To me, winning an Emmy — or, how about a pretty, pretty Newbery?!?!? — for writing does in fact sound super fun! Yet, as a writer, I know that the work that goes into most award-winning works is, ahem, a whole lotta WORK.
Fun can and should be had while working at any job, certainly. And I doubt any writer /*slash*/ thinking human being would unfavorably compare writing work to, say, physically difficult labor or otherwise emotionally unpleasant occupations (use your own POV/imagination here). Few writers have to work under downright smelly/filthy/scary/dangerous/extreme-temperatured conditions, after all.

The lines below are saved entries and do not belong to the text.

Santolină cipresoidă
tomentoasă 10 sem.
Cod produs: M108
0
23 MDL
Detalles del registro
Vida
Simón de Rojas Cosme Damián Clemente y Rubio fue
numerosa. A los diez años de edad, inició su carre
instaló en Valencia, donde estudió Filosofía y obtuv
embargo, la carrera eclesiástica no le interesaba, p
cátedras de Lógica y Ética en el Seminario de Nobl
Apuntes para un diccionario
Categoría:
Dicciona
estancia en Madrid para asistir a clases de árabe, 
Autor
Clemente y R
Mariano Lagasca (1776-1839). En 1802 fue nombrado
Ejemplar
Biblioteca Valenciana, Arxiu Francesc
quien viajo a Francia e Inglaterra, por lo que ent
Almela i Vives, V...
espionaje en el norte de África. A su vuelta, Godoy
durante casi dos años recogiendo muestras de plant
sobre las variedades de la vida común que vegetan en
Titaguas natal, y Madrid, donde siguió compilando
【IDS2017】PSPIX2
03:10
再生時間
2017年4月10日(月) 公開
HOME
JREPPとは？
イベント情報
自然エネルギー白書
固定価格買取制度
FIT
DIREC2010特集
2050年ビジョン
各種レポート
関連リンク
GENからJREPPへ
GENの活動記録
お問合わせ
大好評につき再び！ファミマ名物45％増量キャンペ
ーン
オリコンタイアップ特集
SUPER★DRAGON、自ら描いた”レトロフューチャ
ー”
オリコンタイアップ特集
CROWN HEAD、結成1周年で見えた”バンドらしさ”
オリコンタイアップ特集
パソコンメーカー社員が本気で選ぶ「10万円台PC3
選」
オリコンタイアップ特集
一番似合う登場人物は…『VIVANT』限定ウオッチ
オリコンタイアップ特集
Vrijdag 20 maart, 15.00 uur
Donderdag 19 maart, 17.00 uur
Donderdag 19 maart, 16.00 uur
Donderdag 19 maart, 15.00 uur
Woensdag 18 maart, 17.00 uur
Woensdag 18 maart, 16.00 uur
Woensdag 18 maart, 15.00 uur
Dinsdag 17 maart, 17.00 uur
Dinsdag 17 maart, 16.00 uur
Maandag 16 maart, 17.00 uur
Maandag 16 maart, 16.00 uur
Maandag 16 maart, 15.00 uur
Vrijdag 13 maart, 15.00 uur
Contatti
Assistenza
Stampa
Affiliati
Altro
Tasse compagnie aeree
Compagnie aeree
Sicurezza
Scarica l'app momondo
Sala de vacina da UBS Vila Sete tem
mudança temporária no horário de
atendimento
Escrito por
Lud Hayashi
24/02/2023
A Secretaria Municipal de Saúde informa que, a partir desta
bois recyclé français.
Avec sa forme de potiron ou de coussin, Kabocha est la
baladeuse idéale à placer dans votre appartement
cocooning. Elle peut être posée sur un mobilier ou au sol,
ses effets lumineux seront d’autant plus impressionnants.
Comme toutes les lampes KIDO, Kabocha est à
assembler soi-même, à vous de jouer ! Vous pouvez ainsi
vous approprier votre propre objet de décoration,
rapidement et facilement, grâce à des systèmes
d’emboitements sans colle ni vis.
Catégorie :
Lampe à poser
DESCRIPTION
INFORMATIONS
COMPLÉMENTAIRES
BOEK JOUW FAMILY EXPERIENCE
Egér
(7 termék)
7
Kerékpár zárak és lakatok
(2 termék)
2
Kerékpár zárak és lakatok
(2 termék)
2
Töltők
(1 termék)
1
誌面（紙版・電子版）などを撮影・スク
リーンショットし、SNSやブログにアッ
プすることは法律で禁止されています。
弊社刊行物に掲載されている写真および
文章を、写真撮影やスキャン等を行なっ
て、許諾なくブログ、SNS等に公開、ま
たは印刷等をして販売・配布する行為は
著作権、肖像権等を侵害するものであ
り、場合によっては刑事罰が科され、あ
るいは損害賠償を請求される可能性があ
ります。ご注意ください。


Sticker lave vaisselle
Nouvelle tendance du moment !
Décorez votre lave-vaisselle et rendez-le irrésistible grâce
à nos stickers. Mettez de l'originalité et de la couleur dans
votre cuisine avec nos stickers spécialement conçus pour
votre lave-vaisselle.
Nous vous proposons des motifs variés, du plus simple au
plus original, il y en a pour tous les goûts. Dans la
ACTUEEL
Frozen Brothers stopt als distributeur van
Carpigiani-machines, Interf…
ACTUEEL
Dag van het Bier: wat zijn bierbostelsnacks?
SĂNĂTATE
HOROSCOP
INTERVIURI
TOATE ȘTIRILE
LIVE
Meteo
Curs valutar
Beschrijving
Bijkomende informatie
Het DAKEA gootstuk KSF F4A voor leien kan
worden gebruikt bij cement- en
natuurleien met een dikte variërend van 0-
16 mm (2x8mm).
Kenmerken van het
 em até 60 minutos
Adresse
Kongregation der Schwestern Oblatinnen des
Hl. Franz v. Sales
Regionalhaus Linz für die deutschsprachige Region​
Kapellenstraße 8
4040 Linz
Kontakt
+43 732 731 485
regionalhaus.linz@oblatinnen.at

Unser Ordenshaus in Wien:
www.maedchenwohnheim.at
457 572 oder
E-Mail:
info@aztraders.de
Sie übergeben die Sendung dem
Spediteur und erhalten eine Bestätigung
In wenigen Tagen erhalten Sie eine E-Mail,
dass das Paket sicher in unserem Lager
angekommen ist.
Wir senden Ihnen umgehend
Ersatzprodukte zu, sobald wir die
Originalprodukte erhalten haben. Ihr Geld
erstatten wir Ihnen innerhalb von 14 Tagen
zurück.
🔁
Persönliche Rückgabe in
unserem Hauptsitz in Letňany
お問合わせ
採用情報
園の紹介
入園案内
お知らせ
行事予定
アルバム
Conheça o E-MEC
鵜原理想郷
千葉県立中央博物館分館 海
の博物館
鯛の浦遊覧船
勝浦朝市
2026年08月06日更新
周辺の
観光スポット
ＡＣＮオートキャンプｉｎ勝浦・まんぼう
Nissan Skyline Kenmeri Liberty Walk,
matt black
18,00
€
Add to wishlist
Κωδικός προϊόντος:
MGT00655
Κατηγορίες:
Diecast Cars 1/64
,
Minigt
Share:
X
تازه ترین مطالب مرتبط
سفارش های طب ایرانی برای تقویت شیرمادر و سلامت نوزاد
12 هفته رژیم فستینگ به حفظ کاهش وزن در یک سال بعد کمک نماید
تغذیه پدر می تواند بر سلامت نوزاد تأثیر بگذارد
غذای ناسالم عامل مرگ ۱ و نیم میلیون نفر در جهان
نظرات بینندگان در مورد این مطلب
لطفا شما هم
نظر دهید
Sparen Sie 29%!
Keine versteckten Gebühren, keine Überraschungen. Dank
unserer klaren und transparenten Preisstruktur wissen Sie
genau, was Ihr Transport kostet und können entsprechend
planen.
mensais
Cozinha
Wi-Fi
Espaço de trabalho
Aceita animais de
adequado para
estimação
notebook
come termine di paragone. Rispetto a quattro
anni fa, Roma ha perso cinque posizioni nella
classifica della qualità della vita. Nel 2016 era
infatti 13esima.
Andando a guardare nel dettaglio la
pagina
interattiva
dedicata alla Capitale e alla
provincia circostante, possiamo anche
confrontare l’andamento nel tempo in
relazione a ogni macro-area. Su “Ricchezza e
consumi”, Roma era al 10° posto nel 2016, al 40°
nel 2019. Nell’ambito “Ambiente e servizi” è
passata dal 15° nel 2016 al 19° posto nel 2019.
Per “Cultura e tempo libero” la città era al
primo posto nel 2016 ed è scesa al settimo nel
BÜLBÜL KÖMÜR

When you are a writer (and yes, a kids' writer, even!), you have a job to do. You figure out how you will do it. You get started and actually finish. You meet your deadlines. You collaborate with your editor and your fact-checker and your agent and whomever else you need to keep happy. You, the plumber, the surgeon, the store clerk, the sales rep, the lawyer, the teacher, the animal trainer, the photographer, the chef, the baseball coach, the park ranger, the dentist, the personal assistant, the banker, the carpet cleaner, the engineer, the pastor, and everyone you know in every job you can think of have everything in common ------- you all get it done.
So. I feel obligated to point out and echo and beat to absolute death Matthew Weiner's sentiment. Even though I very much enjoy (and I do mean very.much.enjoy) being a writer who sometimes gets to create fun works, I felt the urge to blog that I never sit down to my desk . . . and I do mean NEVER . . . thinking, "This is going to be fun."
Instead I think things like "This should be easy" or "I have no idea where to start" or "I can't wait to try my new idea" or "Yesterday's writing was crap" or "I need some new research" or "It's time to interview my expert" or "I'm going to solve that plot problem if it kills me" or "Just 1,000 words to go" or "I wish I didn't have to do ANY of today's tasks . . . but of course I will, because that's my job."
And thus concludes my brief tear on the "fun" of writing.